▶ [Assignment 1] Check the centroid solution against each statement below and answer yes or no for each, quoting the deciding words of the text. (a) J is identified as the centroid. (b) The length of FJ is given as 20. (c) The solution concludes that JE equals 30.
▶ [Assignment 2] Transcribe the part of the centroid solution from "From the figure, J" up to and including "Therefore, JE=EJ=30.".

▶ [Selected extract]
Start of Block
From the figure, J is the centroid. Hence, the lines DH, FE and CG are medians.
Therefore, we can apply the 2/3 rule, that is, the centroid is 2/3 of the way from the vertex to the opposite midpoint.
In other words, we can write
[tex]JE=\frac{2}{3}FE[/tex]
since, we know that FE=FJ+JE, we have
[tex]JE=\frac{2}{3}(FJ+JE)[/tex]
and, from this equation we can find JE since FJ=15:
[tex]JE=\frac{2}{3}(15+JE)[/tex]
The, we obtain
[tex]\begin{gathered} JE=\frac{2}{3}(15)+\frac{2}{3}JE \\ JE-\frac{2}{3}JE=\frac{2}{3}(3\cdot5) \\ \end{gathered}[/tex]
in which we moved (2/3)JE to the left hand side and we wrote 15 as 3*5. Now, it reads
[tex]\begin{gathered} \frac{3}{3}JE-\frac{2}{3}JE=2\cdot5 \\ \frac{1}{3}JE=10 \\ JE=3\cdot10 \\ JE=30 \end{gathered}[/tex]
Therefore, JE=EJ=30.
End of Block
▶ [Dataset extract]
Start of Block
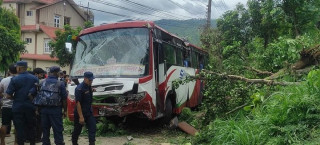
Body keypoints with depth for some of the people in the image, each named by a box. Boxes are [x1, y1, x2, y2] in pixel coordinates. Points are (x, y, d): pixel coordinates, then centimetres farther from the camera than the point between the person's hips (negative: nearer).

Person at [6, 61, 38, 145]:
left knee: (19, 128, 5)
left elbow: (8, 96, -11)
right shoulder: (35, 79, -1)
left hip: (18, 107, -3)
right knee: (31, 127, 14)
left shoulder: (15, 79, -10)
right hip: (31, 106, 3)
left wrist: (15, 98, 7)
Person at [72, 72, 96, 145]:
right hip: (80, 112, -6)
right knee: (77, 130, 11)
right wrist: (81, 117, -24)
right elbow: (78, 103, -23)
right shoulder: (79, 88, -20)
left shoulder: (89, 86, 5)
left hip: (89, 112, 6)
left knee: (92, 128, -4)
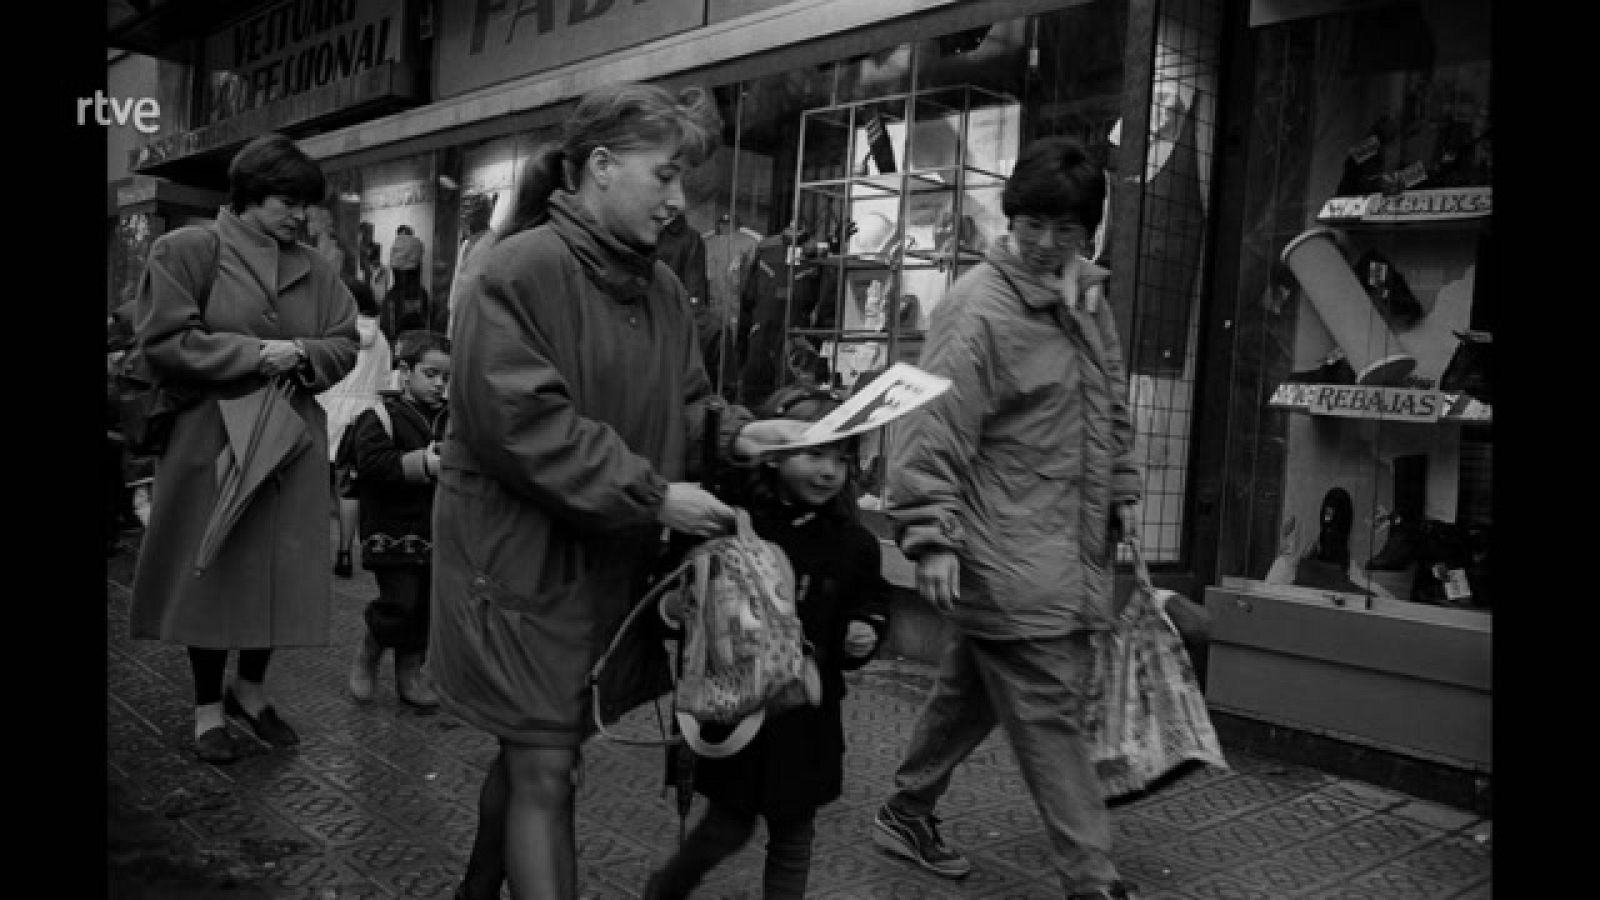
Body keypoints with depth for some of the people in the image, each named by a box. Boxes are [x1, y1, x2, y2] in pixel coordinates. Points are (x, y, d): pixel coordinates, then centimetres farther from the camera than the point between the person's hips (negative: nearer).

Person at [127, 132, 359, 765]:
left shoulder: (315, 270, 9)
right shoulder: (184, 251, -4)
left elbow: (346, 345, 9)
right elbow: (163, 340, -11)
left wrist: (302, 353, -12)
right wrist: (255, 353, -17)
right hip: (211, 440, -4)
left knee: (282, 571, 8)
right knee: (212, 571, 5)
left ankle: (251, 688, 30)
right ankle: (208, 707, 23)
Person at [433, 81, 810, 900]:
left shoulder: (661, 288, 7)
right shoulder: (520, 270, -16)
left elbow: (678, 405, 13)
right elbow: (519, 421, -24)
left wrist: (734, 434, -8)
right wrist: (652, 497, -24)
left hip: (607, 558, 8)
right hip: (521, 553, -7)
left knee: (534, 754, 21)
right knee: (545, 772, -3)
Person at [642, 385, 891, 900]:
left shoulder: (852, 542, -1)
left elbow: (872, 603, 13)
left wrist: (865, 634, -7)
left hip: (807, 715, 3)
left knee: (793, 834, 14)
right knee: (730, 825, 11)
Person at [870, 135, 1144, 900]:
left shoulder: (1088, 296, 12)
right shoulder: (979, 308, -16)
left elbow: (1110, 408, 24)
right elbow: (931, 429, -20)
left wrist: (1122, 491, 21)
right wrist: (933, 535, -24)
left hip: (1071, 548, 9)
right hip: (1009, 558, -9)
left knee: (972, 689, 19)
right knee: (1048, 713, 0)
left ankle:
End of Block
▶ [Answer box 1]
(a) Yes: "From the figure, J is the centroid."
(b) No: "since FJ=15"
(c) Yes: "Therefore, JE=EJ=30."

▶ [Answer box 2]
From the figure, J is the centroid. Hence, the lines DH, FE and CG are medians.
Therefore, we can apply the 2/3 rule, that is, the centroid is 2/3 of the way from the vertex to the opposite midpoint.
In other words, we can write
[tex]JE=\frac{2}{3}FE[/tex]
since, we know that FE=FJ+JE, we have
[tex]JE=\frac{2}{3}(FJ+JE)[/tex]
and, from this equation we can find JE since FJ=15:
[tex]JE=\frac{2}{3}(15+JE)[/tex]
The, we obtain
[tex]\begin{gathered} JE=\frac{2}{3}(15)+\frac{2}{3}JE \\ JE-\frac{2}{3}JE=\frac{2}{3}(3\cdot5) \\ \end{gathered}[/tex]
in which we moved (2/3)JE to the left hand side and we wrote 15 as 3*5. Now, it reads
[tex]\begin{gathered} \frac{3}{3}JE-\frac{2}{3}JE=2\cdot5 \\ \frac{1}{3}JE=10 \\ JE=3\cdot10 \\ JE=30 \end{gathered}[/tex]
Therefore, JE=EJ=30.